> **DESCRIPTION OF THE TASK**
Report how many lines of the records contain the string "azimuth". Give only the number.

> **SOURCE INFORMATION**
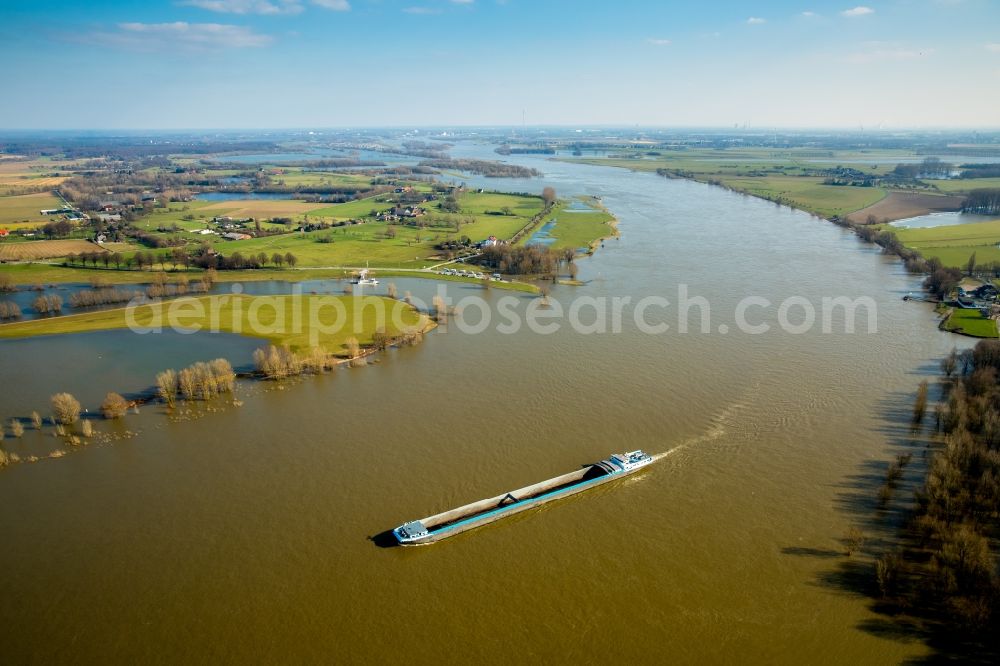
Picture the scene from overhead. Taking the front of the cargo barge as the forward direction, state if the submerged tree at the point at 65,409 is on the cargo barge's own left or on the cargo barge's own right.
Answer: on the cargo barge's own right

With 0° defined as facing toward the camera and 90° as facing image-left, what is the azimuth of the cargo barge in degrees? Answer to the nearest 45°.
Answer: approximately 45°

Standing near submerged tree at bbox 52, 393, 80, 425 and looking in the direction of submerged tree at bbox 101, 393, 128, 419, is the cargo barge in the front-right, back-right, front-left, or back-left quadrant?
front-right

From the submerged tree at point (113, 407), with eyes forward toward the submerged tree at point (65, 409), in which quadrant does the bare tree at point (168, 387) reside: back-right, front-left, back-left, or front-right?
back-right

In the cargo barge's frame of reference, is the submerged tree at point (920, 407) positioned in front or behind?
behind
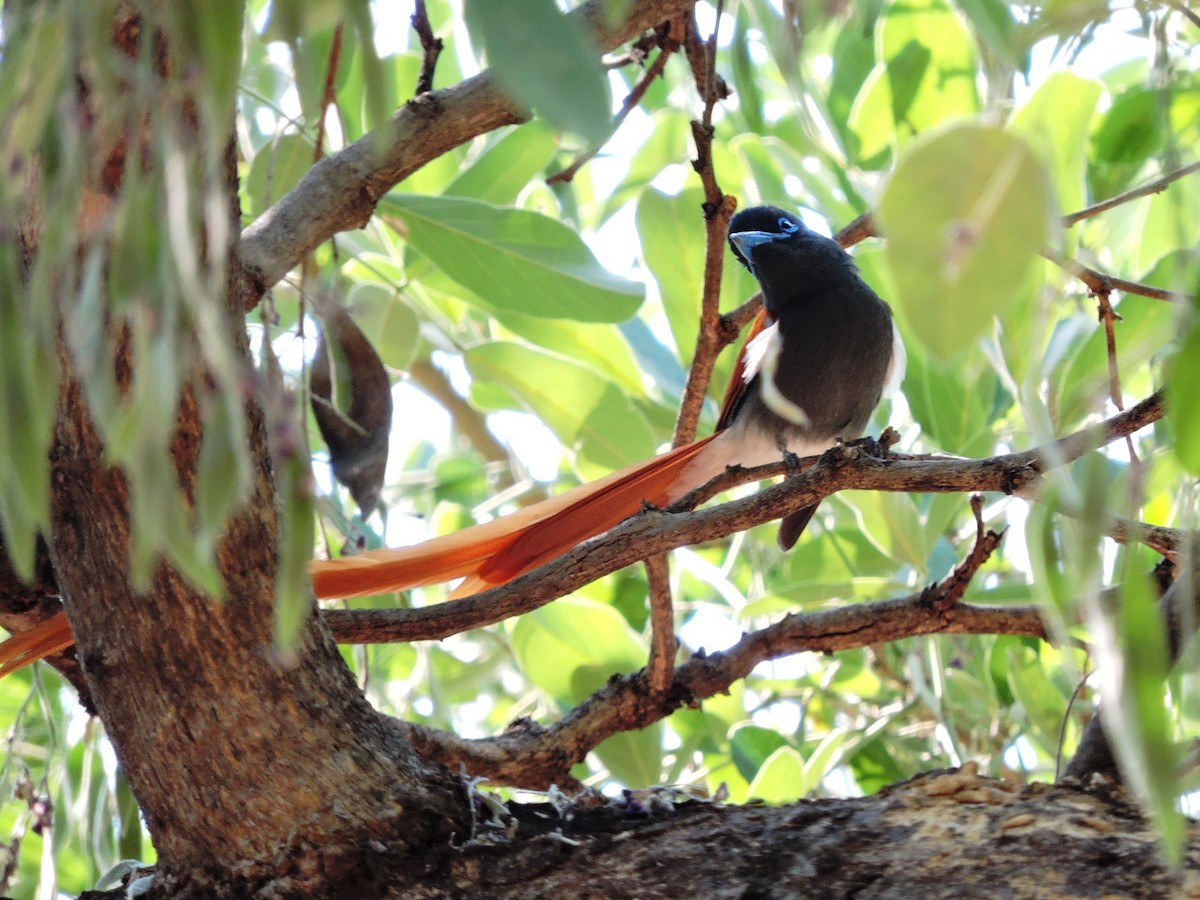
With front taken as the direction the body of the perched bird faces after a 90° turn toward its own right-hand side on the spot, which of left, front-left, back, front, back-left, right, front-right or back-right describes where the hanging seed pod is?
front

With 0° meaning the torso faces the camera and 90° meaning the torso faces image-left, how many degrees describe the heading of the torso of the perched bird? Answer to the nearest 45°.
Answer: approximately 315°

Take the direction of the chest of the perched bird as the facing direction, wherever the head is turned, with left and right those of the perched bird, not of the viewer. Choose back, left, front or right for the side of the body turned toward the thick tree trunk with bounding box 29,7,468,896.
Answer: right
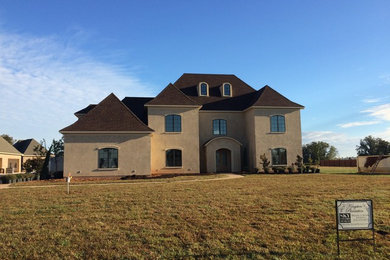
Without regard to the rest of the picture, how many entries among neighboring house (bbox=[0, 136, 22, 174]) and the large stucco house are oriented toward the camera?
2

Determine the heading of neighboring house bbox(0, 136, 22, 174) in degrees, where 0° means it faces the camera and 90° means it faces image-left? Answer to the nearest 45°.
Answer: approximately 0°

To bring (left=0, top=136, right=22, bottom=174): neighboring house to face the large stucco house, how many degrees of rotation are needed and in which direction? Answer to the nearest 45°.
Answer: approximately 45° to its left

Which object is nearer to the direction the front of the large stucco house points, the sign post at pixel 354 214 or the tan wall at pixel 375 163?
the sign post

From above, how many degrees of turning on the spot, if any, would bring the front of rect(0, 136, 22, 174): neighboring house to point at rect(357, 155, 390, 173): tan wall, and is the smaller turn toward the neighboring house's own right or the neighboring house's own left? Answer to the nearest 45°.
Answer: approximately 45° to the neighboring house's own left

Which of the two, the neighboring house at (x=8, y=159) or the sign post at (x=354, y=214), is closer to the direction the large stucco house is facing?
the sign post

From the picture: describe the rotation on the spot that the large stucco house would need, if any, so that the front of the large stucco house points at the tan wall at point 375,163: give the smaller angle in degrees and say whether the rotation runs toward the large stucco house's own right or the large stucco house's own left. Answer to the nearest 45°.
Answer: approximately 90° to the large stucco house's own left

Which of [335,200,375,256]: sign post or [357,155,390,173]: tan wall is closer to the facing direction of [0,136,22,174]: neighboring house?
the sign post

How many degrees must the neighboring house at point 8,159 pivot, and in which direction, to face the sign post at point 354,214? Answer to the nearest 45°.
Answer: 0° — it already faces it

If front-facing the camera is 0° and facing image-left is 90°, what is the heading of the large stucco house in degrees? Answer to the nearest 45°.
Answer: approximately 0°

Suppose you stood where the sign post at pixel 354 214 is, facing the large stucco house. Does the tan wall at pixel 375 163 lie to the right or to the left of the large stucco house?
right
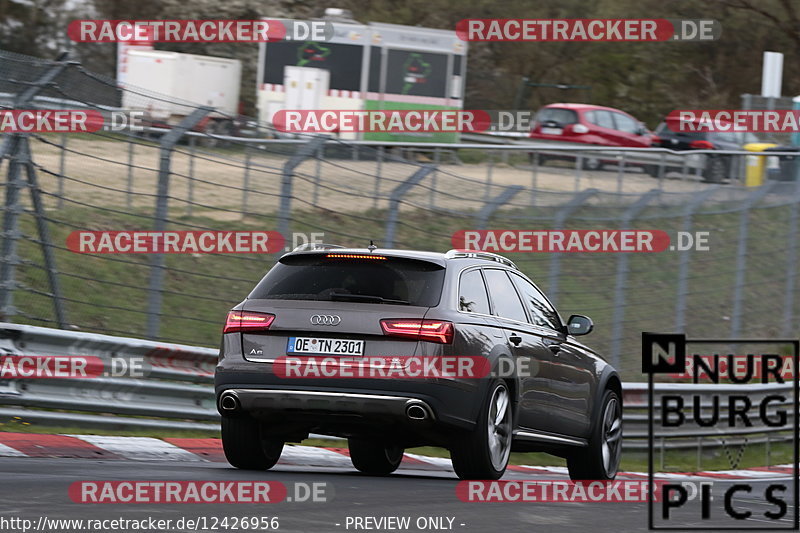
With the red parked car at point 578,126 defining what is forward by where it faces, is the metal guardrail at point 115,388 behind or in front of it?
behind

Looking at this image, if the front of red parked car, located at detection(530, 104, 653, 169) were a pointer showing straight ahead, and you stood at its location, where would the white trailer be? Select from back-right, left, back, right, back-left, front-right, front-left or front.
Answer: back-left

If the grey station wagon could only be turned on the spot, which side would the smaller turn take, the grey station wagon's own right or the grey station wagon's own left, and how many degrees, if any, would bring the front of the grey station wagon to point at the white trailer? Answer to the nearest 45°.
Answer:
--
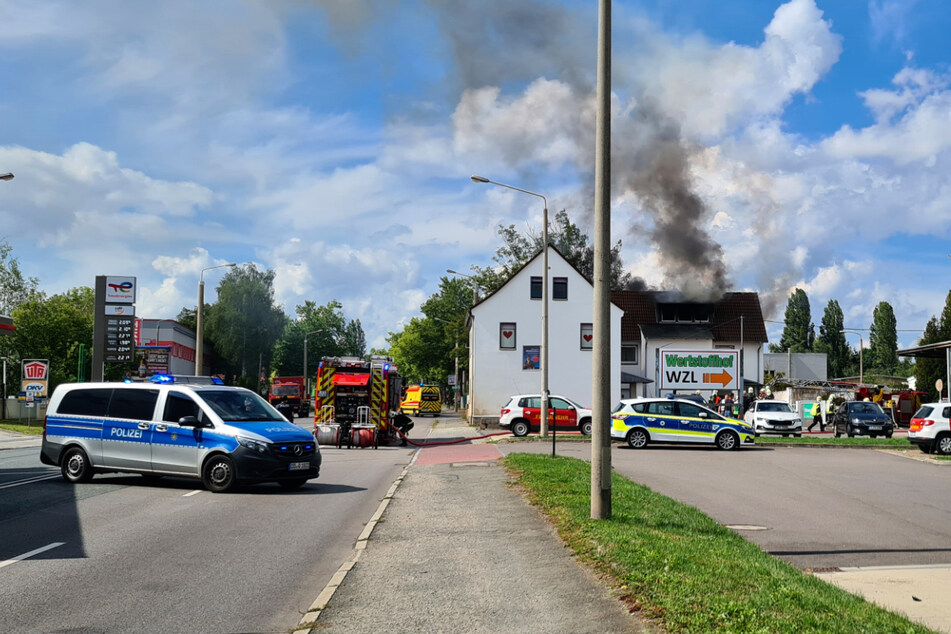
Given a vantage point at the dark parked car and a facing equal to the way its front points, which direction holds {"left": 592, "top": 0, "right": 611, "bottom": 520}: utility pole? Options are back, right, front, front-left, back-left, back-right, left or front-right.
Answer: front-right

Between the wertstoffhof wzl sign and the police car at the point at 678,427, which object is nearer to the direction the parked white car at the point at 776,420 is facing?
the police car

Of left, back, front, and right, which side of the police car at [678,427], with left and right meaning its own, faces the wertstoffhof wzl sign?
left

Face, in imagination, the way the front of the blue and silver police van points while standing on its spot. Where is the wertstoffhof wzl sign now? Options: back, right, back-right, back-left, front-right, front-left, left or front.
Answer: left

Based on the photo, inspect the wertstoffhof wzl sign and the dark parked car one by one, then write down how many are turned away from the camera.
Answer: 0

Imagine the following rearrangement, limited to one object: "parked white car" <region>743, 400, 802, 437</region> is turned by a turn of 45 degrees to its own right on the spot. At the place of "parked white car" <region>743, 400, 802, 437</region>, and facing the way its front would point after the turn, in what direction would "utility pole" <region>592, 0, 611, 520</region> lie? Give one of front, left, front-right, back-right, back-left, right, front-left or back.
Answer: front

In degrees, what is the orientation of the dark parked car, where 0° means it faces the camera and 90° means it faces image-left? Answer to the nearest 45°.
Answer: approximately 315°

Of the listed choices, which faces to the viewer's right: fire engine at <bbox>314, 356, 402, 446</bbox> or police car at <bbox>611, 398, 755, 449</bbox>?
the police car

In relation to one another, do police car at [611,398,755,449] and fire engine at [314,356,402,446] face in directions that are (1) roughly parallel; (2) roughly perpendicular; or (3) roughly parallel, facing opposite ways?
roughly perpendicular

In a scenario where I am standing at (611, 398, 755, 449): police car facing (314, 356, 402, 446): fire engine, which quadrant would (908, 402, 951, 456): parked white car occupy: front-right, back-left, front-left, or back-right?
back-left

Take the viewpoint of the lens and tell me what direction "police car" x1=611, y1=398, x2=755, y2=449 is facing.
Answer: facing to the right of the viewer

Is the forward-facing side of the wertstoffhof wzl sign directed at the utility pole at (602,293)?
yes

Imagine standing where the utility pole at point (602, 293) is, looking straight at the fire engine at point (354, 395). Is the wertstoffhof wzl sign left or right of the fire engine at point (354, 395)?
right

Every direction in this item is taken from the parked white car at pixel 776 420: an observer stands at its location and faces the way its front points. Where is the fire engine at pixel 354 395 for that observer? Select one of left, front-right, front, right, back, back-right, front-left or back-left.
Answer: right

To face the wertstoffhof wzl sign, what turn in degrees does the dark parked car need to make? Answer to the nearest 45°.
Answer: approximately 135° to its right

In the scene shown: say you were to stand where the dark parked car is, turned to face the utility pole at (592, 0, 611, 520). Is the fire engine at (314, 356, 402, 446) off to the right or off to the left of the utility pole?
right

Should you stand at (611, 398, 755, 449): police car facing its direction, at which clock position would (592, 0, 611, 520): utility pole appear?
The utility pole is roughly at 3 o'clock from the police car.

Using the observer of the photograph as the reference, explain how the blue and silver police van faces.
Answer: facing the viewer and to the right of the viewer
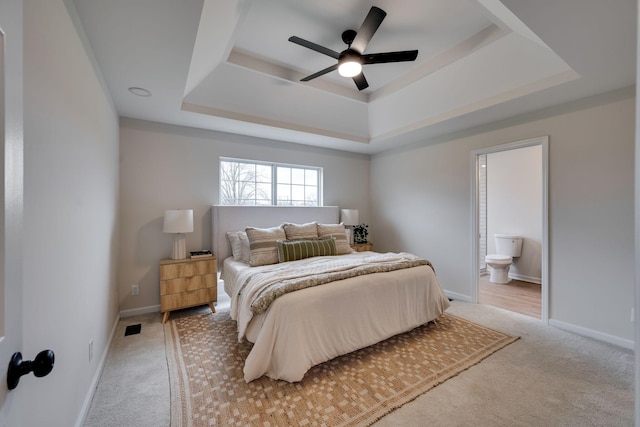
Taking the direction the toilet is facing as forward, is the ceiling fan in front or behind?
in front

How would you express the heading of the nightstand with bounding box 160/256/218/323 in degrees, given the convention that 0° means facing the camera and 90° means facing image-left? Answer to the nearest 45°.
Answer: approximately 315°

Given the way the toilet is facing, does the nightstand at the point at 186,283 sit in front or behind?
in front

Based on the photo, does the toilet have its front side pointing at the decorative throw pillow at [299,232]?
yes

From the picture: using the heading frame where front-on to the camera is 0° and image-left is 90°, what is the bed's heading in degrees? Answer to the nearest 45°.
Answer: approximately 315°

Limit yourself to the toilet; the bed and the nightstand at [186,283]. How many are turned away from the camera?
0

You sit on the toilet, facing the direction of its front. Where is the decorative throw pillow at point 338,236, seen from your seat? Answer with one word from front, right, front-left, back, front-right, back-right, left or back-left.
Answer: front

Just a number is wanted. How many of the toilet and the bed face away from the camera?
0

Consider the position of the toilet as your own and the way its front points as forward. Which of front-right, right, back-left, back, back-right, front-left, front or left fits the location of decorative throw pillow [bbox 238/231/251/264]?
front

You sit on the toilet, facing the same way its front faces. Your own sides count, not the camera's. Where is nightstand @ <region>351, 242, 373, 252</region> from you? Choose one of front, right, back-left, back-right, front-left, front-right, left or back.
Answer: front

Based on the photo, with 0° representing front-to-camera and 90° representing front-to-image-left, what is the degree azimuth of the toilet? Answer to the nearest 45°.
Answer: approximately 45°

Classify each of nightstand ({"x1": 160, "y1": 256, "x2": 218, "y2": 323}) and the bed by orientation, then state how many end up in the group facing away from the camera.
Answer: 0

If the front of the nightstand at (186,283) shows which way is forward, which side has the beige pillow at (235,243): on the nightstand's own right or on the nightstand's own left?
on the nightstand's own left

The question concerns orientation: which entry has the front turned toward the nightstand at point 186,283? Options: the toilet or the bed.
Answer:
--
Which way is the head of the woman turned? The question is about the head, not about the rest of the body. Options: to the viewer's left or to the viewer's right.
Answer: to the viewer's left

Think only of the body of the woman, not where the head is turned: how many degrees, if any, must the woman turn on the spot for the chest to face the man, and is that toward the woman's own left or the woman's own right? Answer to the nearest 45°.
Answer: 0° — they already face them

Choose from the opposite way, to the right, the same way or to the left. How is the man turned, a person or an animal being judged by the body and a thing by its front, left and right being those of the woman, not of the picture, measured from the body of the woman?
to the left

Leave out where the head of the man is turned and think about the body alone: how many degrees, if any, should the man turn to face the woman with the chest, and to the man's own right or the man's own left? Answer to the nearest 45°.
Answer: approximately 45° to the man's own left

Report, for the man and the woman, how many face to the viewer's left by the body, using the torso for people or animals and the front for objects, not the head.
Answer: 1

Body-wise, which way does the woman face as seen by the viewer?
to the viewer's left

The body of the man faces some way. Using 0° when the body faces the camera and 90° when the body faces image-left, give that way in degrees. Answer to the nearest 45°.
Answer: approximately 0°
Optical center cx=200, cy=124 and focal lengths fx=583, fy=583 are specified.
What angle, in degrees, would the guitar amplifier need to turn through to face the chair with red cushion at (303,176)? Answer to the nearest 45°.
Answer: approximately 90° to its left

> **RESPONSE AREA**
2